• [Task inputs]

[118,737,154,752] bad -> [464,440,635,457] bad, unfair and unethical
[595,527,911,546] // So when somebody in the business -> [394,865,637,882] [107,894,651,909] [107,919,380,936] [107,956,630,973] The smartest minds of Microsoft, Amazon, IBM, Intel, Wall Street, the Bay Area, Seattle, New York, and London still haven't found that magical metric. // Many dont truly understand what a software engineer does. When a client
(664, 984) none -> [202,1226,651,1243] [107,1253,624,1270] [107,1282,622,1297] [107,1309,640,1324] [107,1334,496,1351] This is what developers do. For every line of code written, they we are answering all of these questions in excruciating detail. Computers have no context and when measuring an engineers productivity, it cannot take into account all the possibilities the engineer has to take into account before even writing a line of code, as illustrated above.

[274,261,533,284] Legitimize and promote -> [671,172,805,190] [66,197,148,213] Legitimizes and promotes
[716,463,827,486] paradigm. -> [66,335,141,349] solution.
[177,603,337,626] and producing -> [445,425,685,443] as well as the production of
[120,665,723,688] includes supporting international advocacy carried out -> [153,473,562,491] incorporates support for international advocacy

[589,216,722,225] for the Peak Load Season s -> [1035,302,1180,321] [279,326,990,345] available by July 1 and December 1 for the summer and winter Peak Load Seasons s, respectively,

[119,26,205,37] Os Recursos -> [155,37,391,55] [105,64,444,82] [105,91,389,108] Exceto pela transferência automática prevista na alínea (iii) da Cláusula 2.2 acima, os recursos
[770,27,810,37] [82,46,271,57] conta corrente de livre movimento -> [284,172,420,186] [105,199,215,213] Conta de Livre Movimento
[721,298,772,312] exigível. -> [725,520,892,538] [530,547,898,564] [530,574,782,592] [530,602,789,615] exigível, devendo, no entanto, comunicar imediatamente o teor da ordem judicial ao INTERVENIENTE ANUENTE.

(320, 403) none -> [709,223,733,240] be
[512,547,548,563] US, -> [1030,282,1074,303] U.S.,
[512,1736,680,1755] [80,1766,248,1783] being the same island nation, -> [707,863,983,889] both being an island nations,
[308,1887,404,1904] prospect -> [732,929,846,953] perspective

• [Task description] The answer should hold only the lines from the start of the records above through the line containing "[595,527,911,546] // So", each set down exactly.

• [Completed exercise]
[118,737,154,752] bad -> [464,440,635,457] bad, unfair and unethical
[595,527,911,546] // So when somebody in the business -> [394,865,637,882] [107,894,651,909] [107,919,380,936] [107,956,630,973] The smartest minds of Microsoft, Amazon, IBM, Intel, Wall Street, the Bay Area, Seattle, New York, and London still haven't found that magical metric. // Many dont truly understand what a software engineer does. When a client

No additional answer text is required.